I posted this thread to the email@example.com mailing list to gather feedback from the IANA time zone maintainers, and I thought I would forward on some of the comments from Paul Eggert’s response, along with my responses:
I am going to update this to clarify, but I think this is mostly covered by the caching behavior described in the section on constructors, once I make explicit the assumption that the full time zone data must be eagerly read into memory at construction (rather than being implemented in terms of system calls or something of that nature). With that assumption in place, the answer is that the data is updated whenever a cache miss occurs - the first time any given zone is constructed or, depending on the implementation, the first time it is constructed after a previous version has been ejected from the cache (in the reference implementation, we use a “strong” LRU cache of 8 zones and an unbound “weak” cache, so if you construct 9 zones and hold no references to any of them, constructing the first one again will be a cache miss, and the other 8 will be a cache hit).
This does mean that if you call
ZoneInfo("America/New_York") when your installed zoneinfo data is 2019c and then you upgrade to 2020a and call
ZoneInfo("US/Eastern"), the two objects may have different behaviors, but I think this is mainly unavoidable without a pretty significant performance impact.
I have made some minor changes to the wording of the constructors text and added a section to clarify this.
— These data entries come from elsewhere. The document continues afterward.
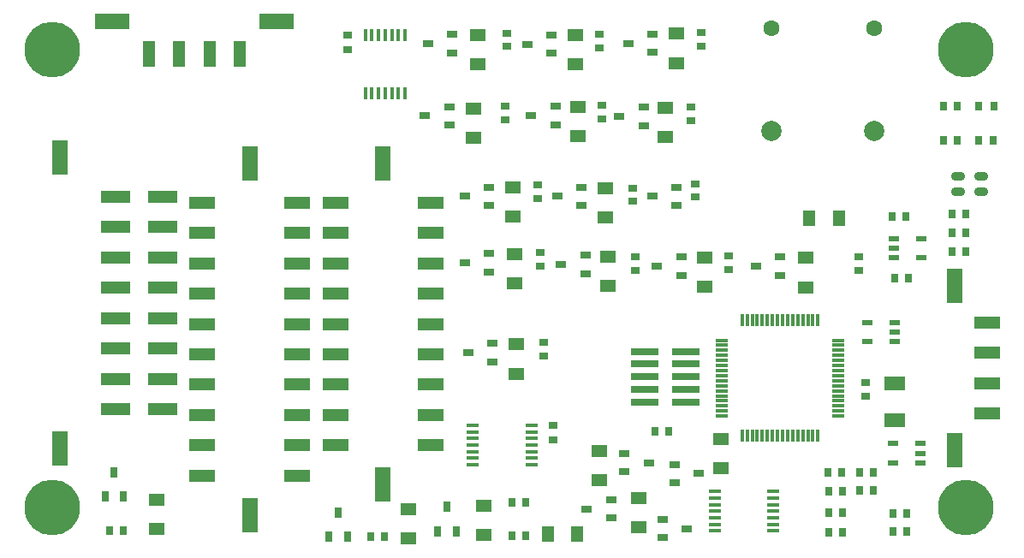
<source format=gbr>
G04 Layer_Color=255*
%FSLAX44Y44*%
%MOMM*%
%TF.FileFunction,Pads,Top*%
%TF.Part,Single*%
G01*
G75*
%TA.AperFunction,SMDPad,CuDef*%
%ADD10R,1.6500X3.4300*%
%ADD11R,2.9200X1.2700*%
%ADD12R,2.5400X1.2700*%
%ADD13R,0.8000X0.9500*%
%ADD14R,1.6000X1.2000*%
%ADD15R,1.2000X1.6000*%
%ADD16R,0.6500X1.0000*%
%ADD17R,0.9500X0.8000*%
%ADD18R,0.3600X1.2600*%
%ADD19R,1.0000X0.6500*%
%ADD20O,1.4000X0.9000*%
%ADD21R,1.2000X0.3000*%
%ADD22R,0.3000X1.2000*%
%ADD23R,2.1500X1.4500*%
%ADD24R,0.7500X0.9500*%
%ADD25R,3.4300X1.6500*%
%ADD26R,1.2700X2.5400*%
%ADD27R,1.2600X0.3600*%
%ADD28R,1.0000X0.6000*%
%ADD29R,1.6500X3.4300*%
%ADD30R,2.8000X0.7500*%
%ADD31R,0.9500X0.7500*%
%TA.AperFunction,ComponentPad*%
%ADD35C,2.0000*%
%ADD36C,1.6000*%
%TA.AperFunction,ViaPad*%
%ADD37C,5.5000*%
D10*
X307850Y358700D02*
D03*
Y646600D02*
D03*
X626950Y640850D02*
D03*
Y322950D02*
D03*
X495200Y640850D02*
D03*
Y292950D02*
D03*
D11*
X362650Y397650D02*
D03*
Y427650D02*
D03*
Y457650D02*
D03*
Y487650D02*
D03*
Y517650D02*
D03*
Y547650D02*
D03*
Y577650D02*
D03*
Y607650D02*
D03*
X408850Y397650D02*
D03*
Y427650D02*
D03*
Y457650D02*
D03*
Y487650D02*
D03*
Y517650D02*
D03*
Y547650D02*
D03*
Y577650D02*
D03*
Y607650D02*
D03*
D12*
X673950Y601900D02*
D03*
Y571900D02*
D03*
Y541900D02*
D03*
Y511900D02*
D03*
Y481900D02*
D03*
Y451900D02*
D03*
Y421900D02*
D03*
Y391900D02*
D03*
Y361900D02*
D03*
X579950Y601900D02*
D03*
Y571900D02*
D03*
Y541900D02*
D03*
Y511900D02*
D03*
Y481900D02*
D03*
Y451900D02*
D03*
Y421900D02*
D03*
Y391900D02*
D03*
Y361900D02*
D03*
X1224450Y393150D02*
D03*
Y423150D02*
D03*
Y453150D02*
D03*
Y483150D02*
D03*
X542200Y601900D02*
D03*
Y571900D02*
D03*
Y541900D02*
D03*
Y511900D02*
D03*
Y481900D02*
D03*
Y451900D02*
D03*
Y421900D02*
D03*
Y391900D02*
D03*
Y361900D02*
D03*
Y331900D02*
D03*
X448200Y601900D02*
D03*
Y571900D02*
D03*
Y541900D02*
D03*
Y511900D02*
D03*
Y481900D02*
D03*
Y451900D02*
D03*
Y421900D02*
D03*
Y391900D02*
D03*
Y361900D02*
D03*
Y331900D02*
D03*
D13*
X356500Y277250D02*
D03*
X370000D02*
D03*
X755000Y272250D02*
D03*
X768500D02*
D03*
Y305750D02*
D03*
X755000D02*
D03*
X909750Y375750D02*
D03*
X896250D02*
D03*
X628500Y271750D02*
D03*
X615000D02*
D03*
X1203000Y553250D02*
D03*
X1189500D02*
D03*
Y590750D02*
D03*
X1203000D02*
D03*
X1189500Y571750D02*
D03*
X1203000D02*
D03*
X1195000Y663250D02*
D03*
X1181500D02*
D03*
X1195250Y697000D02*
D03*
X1181750D02*
D03*
X1067000Y335250D02*
D03*
X1080500D02*
D03*
X1067750Y316250D02*
D03*
X1081250D02*
D03*
X1098750Y317250D02*
D03*
X1112250D02*
D03*
X1098500Y335250D02*
D03*
X1112000D02*
D03*
X1067750Y295000D02*
D03*
X1081250D02*
D03*
X1067750Y276000D02*
D03*
X1081250D02*
D03*
X1131500Y276750D02*
D03*
X1145000D02*
D03*
X1131500Y294750D02*
D03*
X1145000D02*
D03*
X1147000Y527500D02*
D03*
X1133500D02*
D03*
X1130750Y588250D02*
D03*
X1144250D02*
D03*
D14*
X726750Y302250D02*
D03*
Y273250D02*
D03*
X841250Y327000D02*
D03*
Y356000D02*
D03*
X652500Y269500D02*
D03*
Y298500D02*
D03*
X1045500Y518250D02*
D03*
Y547250D02*
D03*
X759000Y432750D02*
D03*
Y461750D02*
D03*
X945500Y518500D02*
D03*
Y547500D02*
D03*
X849750Y519250D02*
D03*
Y548250D02*
D03*
X757500Y521750D02*
D03*
Y550750D02*
D03*
X847000Y587250D02*
D03*
Y616250D02*
D03*
X755250Y588250D02*
D03*
Y617250D02*
D03*
X906500Y667000D02*
D03*
Y696000D02*
D03*
X819750Y667500D02*
D03*
Y696500D02*
D03*
X917250Y740000D02*
D03*
Y769000D02*
D03*
X817500Y738500D02*
D03*
Y767500D02*
D03*
X721000Y738500D02*
D03*
Y767500D02*
D03*
X716500Y666000D02*
D03*
Y695000D02*
D03*
X961500Y339250D02*
D03*
Y368250D02*
D03*
X880000Y280750D02*
D03*
Y309750D02*
D03*
X403500Y278750D02*
D03*
Y307750D02*
D03*
D15*
X790250Y274250D02*
D03*
X819250D02*
D03*
X1077750Y586250D02*
D03*
X1048750D02*
D03*
D16*
X573750Y271250D02*
D03*
X591750D02*
D03*
X582750Y295250D02*
D03*
X690250Y300750D02*
D03*
X699250Y276750D02*
D03*
X681250D02*
D03*
X352250Y311250D02*
D03*
X370250D02*
D03*
X361250Y335250D02*
D03*
D17*
X1097750Y535250D02*
D03*
Y548750D02*
D03*
X785750Y450500D02*
D03*
Y464000D02*
D03*
X969000Y536000D02*
D03*
Y549500D02*
D03*
X876750Y535000D02*
D03*
Y548500D02*
D03*
X782750Y538750D02*
D03*
Y552250D02*
D03*
X936250Y607250D02*
D03*
Y620750D02*
D03*
X874250Y603000D02*
D03*
Y616500D02*
D03*
X780000Y606000D02*
D03*
Y619500D02*
D03*
X931500Y683000D02*
D03*
Y696500D02*
D03*
X843250Y698000D02*
D03*
Y684500D02*
D03*
X941750Y756500D02*
D03*
Y770000D02*
D03*
X841000Y755000D02*
D03*
Y768500D02*
D03*
X749500Y756250D02*
D03*
Y769750D02*
D03*
X747750Y683750D02*
D03*
Y697250D02*
D03*
X1104000Y424250D02*
D03*
Y410750D02*
D03*
D18*
X648750Y767750D02*
D03*
X642250D02*
D03*
X635750D02*
D03*
X629250D02*
D03*
X622750D02*
D03*
X616250D02*
D03*
X609750D02*
D03*
X648750Y709750D02*
D03*
X642250D02*
D03*
X635750D02*
D03*
X629250D02*
D03*
X622750D02*
D03*
X616250D02*
D03*
X609750D02*
D03*
D19*
X735250Y444500D02*
D03*
Y462500D02*
D03*
X711250Y453500D02*
D03*
X995750Y539000D02*
D03*
X1019750Y548000D02*
D03*
Y530000D02*
D03*
X922000D02*
D03*
Y548000D02*
D03*
X898000Y539000D02*
D03*
X803250Y540750D02*
D03*
X827250Y549750D02*
D03*
Y531750D02*
D03*
X731750Y533500D02*
D03*
Y551500D02*
D03*
X707750Y542500D02*
D03*
X893500Y608250D02*
D03*
X917500Y617250D02*
D03*
Y599250D02*
D03*
X707750Y608250D02*
D03*
X731750Y617250D02*
D03*
Y599250D02*
D03*
X884750Y678250D02*
D03*
Y696250D02*
D03*
X860750Y687250D02*
D03*
X773500Y688000D02*
D03*
X797500Y697000D02*
D03*
Y679000D02*
D03*
X893750Y750500D02*
D03*
Y768500D02*
D03*
X869750Y759500D02*
D03*
X769750Y758500D02*
D03*
X793750Y767500D02*
D03*
Y749500D02*
D03*
X695500Y750250D02*
D03*
Y768250D02*
D03*
X671500Y759250D02*
D03*
X668500Y687750D02*
D03*
X692500Y696750D02*
D03*
Y678750D02*
D03*
X828750Y299000D02*
D03*
X852750Y308000D02*
D03*
Y290000D02*
D03*
X915500Y342750D02*
D03*
Y324750D02*
D03*
X939500Y333750D02*
D03*
X927500Y279500D02*
D03*
X903500Y270500D02*
D03*
Y288500D02*
D03*
X889750Y344500D02*
D03*
X865750Y335500D02*
D03*
Y353500D02*
D03*
X823500Y599250D02*
D03*
Y617250D02*
D03*
X799500Y608250D02*
D03*
D20*
X1219000Y613000D02*
D03*
Y628000D02*
D03*
X1196000Y613000D02*
D03*
Y628000D02*
D03*
D21*
X1077000Y390750D02*
D03*
Y395750D02*
D03*
Y400750D02*
D03*
Y405750D02*
D03*
Y410750D02*
D03*
Y415750D02*
D03*
Y420750D02*
D03*
Y425750D02*
D03*
Y430750D02*
D03*
Y435750D02*
D03*
Y440750D02*
D03*
Y445750D02*
D03*
Y450750D02*
D03*
Y455750D02*
D03*
Y460750D02*
D03*
Y465750D02*
D03*
X962500D02*
D03*
Y460750D02*
D03*
Y455750D02*
D03*
Y450750D02*
D03*
Y445750D02*
D03*
Y440750D02*
D03*
Y435750D02*
D03*
Y430750D02*
D03*
Y425750D02*
D03*
Y420750D02*
D03*
Y415750D02*
D03*
Y410750D02*
D03*
Y405750D02*
D03*
Y400750D02*
D03*
Y395750D02*
D03*
Y390750D02*
D03*
D22*
X1057250Y485500D02*
D03*
X1052250D02*
D03*
X1047250D02*
D03*
X1042250D02*
D03*
X1037250D02*
D03*
X1032250D02*
D03*
X1027250D02*
D03*
X1022250D02*
D03*
X1017250D02*
D03*
X1012250D02*
D03*
X1007250D02*
D03*
X1002250D02*
D03*
X997250D02*
D03*
X992250D02*
D03*
X987250D02*
D03*
X982250D02*
D03*
Y371000D02*
D03*
X987250D02*
D03*
X992250D02*
D03*
X997250D02*
D03*
X1002250D02*
D03*
X1007250D02*
D03*
X1012250D02*
D03*
X1017250D02*
D03*
X1022250D02*
D03*
X1027250D02*
D03*
X1032250D02*
D03*
X1037250D02*
D03*
X1042250D02*
D03*
X1047250D02*
D03*
X1052250D02*
D03*
X1057250D02*
D03*
D23*
X1133500Y423250D02*
D03*
Y386250D02*
D03*
D24*
X1230750Y663250D02*
D03*
X1216250D02*
D03*
X1231000Y697000D02*
D03*
X1216500D02*
D03*
D25*
X522000Y781050D02*
D03*
X359300D02*
D03*
D26*
X395650Y749050D02*
D03*
X425650D02*
D03*
X455650D02*
D03*
X485650D02*
D03*
D27*
X1013250Y277250D02*
D03*
Y283750D02*
D03*
Y290250D02*
D03*
Y296750D02*
D03*
Y303250D02*
D03*
Y309750D02*
D03*
Y316250D02*
D03*
X955250Y277250D02*
D03*
Y283750D02*
D03*
Y290250D02*
D03*
Y296750D02*
D03*
Y303250D02*
D03*
Y309750D02*
D03*
Y316250D02*
D03*
X774000Y342500D02*
D03*
Y349000D02*
D03*
Y355500D02*
D03*
Y362000D02*
D03*
Y368500D02*
D03*
Y375000D02*
D03*
Y381500D02*
D03*
X716000Y342500D02*
D03*
Y349000D02*
D03*
Y355500D02*
D03*
Y362000D02*
D03*
Y368500D02*
D03*
Y375000D02*
D03*
Y381500D02*
D03*
D28*
X1131500Y344500D02*
D03*
Y363500D02*
D03*
X1158500D02*
D03*
Y354000D02*
D03*
Y344500D02*
D03*
X1106000Y464500D02*
D03*
Y483500D02*
D03*
X1133000D02*
D03*
Y474000D02*
D03*
Y464500D02*
D03*
X1132250Y566250D02*
D03*
Y556750D02*
D03*
Y547250D02*
D03*
X1159250D02*
D03*
Y566250D02*
D03*
D29*
X1192450Y519500D02*
D03*
Y356800D02*
D03*
D30*
X926750Y404751D02*
D03*
Y417251D02*
D03*
Y429751D02*
D03*
Y442251D02*
D03*
Y454751D02*
D03*
X885750Y404751D02*
D03*
Y417251D02*
D03*
Y429751D02*
D03*
Y442251D02*
D03*
Y454751D02*
D03*
D31*
X591750Y767750D02*
D03*
Y753250D02*
D03*
X795250Y381500D02*
D03*
Y367000D02*
D03*
D35*
X1112600Y672650D02*
D03*
X1011000D02*
D03*
D36*
X1112600Y774250D02*
D03*
X1011000D02*
D03*
D37*
X1203250Y300250D02*
D03*
Y753250D02*
D03*
X300000Y300250D02*
D03*
X300000Y753250D02*
D03*
%TF.MD5,3da33ac09103687d76e5a9ec42ea7abe*%
M02*

</source>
Beyond the fact that I plan to ship non-“zone” files in the tzdata fallback package (and thus include the leap seconds), leap seconds are out of scope for this proposal. Python’s datetime type has no support for leap seconds currently, and other than being tracked in the same database, I think they’re at least somewhat orthogonal to the primary problem we’re solving here (a tzinfo implementation).
Leap second support is on my long list of improvements for the datetime module, so I’ll probably get around to it at some point in the future.
I have added a subsection on leap seconds to the “Rejected ideas” section
Yes, I will have to look into this. My main concern is that my hope is to try to use a time zone data source that can be managed at the system level, independent of language stack. I will admit to never having looked into the details, but I was under the impression that tzdist was something that the system would consume, rather than individual programs, is that wrong?
I also am not clear - are there public tzdist servers, or is the suggestion that we would have a Python-specific tzdist service and end users would subscribe to it for updates?
I’m mainly asking because I decided early on (on some very good advice) that effectively distributing the data is a big enough task on its own that it would bog down the initial implementation to try and handle both at once, so my goal with this is to get something that will work if you have the data, and provide a reasonable way to get the data and handle the data distribution in a separate proposal. If tzdist is consistent with a backwards compatible upgrade from a version using TZif files at some point in the future, I’m happy to put it off as, “We should look into this when we try to solve the distribution problem.” It sorta seems like it should be possible to seamlessly transition from system files to tzdist (at least depending on how strong our promises are about the tz search path, anyway).
Note: This is an open action item and I am waiting for either a response or to do a bit more digging and get the answers to this question, but I suspect that we will want to hold off on TZDIST until a later PEP.
Additionally, Matt Johnson-Pint (who works at Microsoft, though he gave me no indication that he was speaking as a representative of Microsoft) pointed me at the new ICU Time Zone API in Windows 10, and so I’ve removed the rejected “Windows native support” and added a new section under “Open issues” detailing a path forward on Windows and the remaining open questions there.